Whether living costs are on the average lower than in the North or whether it is only a question of a lower standard of living: and if they are lower, exactly how much lower?

The exact extent of the handicap under which the South labors because of remoteness from the great market centers and freight rate differentials?

What, within the limitations of the cotton system, can be done to increase the earnings of tenants and share-croppers, and to aid them to landownership in their own right?

And so on and so on. The Government already has vast masses of facts relating to these matters in its possession, but they are so involved and dispersed that nobody has got around the body of them. What this report will do is to organize them into a coherent form, and also include such new data as may be found desirable. And in addition, it is to be made up with the aid of an advisory committee, which offers a pretty good cross-section of conservative, liberal, and labor opinion in the South, including as it does such persons as J. B. Wannamaker, president of the American Cotton Association, Alexander Speer, former president of the Public Service Company of Virginia, Frank Graham, Gerald W. Johnson, and Lucy Randolph Mason of the CIO.

When Odds Are Even

Reading accounts of what the Italian and German bombing planes are daily doing to Spanish cities and what the Japanese are daily doing to Chinese cities is calculated to make us think that the general war which continually threatens would leave all the great towns of Europe in ruins and half the civilian population murdered.

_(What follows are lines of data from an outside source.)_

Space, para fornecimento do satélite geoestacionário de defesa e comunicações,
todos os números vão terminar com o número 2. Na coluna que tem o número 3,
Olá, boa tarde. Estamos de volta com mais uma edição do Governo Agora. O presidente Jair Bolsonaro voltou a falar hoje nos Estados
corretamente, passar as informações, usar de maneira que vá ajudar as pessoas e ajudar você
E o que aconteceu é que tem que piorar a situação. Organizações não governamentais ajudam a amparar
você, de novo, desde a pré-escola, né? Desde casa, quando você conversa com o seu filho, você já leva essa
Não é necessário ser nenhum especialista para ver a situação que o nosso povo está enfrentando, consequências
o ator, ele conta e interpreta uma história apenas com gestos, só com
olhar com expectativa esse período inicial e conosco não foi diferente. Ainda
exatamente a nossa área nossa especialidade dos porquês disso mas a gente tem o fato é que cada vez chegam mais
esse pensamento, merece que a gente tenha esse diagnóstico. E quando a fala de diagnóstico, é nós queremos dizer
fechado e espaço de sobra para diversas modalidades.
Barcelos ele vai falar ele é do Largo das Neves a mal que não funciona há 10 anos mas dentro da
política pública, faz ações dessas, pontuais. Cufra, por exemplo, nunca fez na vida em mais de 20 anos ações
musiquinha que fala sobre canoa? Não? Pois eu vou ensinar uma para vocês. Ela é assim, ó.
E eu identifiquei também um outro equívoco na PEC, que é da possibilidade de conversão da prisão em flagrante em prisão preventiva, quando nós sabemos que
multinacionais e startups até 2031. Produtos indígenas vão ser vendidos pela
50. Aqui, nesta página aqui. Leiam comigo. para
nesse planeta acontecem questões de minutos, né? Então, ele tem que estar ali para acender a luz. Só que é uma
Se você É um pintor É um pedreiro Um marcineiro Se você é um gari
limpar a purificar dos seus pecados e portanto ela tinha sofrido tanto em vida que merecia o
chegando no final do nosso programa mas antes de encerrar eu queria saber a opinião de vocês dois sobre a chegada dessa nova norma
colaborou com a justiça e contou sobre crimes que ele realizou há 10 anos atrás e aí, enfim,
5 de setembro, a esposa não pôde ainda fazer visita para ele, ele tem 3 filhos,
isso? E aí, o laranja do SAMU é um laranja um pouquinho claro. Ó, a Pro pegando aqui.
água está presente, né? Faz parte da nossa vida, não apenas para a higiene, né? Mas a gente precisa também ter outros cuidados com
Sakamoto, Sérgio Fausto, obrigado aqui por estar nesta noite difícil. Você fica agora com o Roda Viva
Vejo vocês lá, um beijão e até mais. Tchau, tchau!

But quite possibly it is not so. In the cases of Spain and China, the Italians, the Germans, and the Japs have an almost free hand. They can bomb these cities without much fear of retaliation. But in a war of the great powers it probably isn't going to be so. We may as well admit it, indeed, that, for all the humane bias of the democratic powers, they won't take it lying down. Mussolini and Hitler, swollen with megalomania, will perhaps be so foolish as to attempt to carry out the Dohet theory. But every time bombers sweep over London and Paris and Lyons and Marseilles, bombers will sweep over Rome and Berlin and Milan and Florence and Cologne and Munich. For every baby killed in France and England and Russia, a baby will be killed in Germany and Italy.

It is horrible to contemplate, admittedly. But it is what will happen. And it may very well have the effect that no amount of talk has had, and quickly confine the use of planes to military objectives.

Back to the Chair

Governor Hoey's recommendation that the State abandon the gas chamber and go back to the electric chair seems to us to be a good one despite the fact that Warden H. H. Wilson, of State's Prison, doesn't agree with it.

An execution in the electric chair is admittedly more horrible to watch than one in the gas chamber. The victim lunges against the straps. He groans and cries out. His flesh fries visibly where the water runs down from the fatal cap and the odor of that frying fills the room. But the chair has the one great merit of killing quickly. Unconsciousness strikes the victim in the same second that the switch is thrown, and the horrible contortions and burning that spectators later see are unknown to the dying man. The Negro Brice who was executed in the chair just before Wash Turner and Bill Payne died in the gas chamber was dead in four minutes. But Payne and Turner both required more than fifteen minutes to die.

It is probably true that the gas produces unconsciousness pretty quickly after it is inhaled. But it certainly doesn't work as rapidly as an electric current. And since by holding his breath the victim can snatch a few seconds more of life, by the gas method he is forced to take some part in his own execution. That is horrible.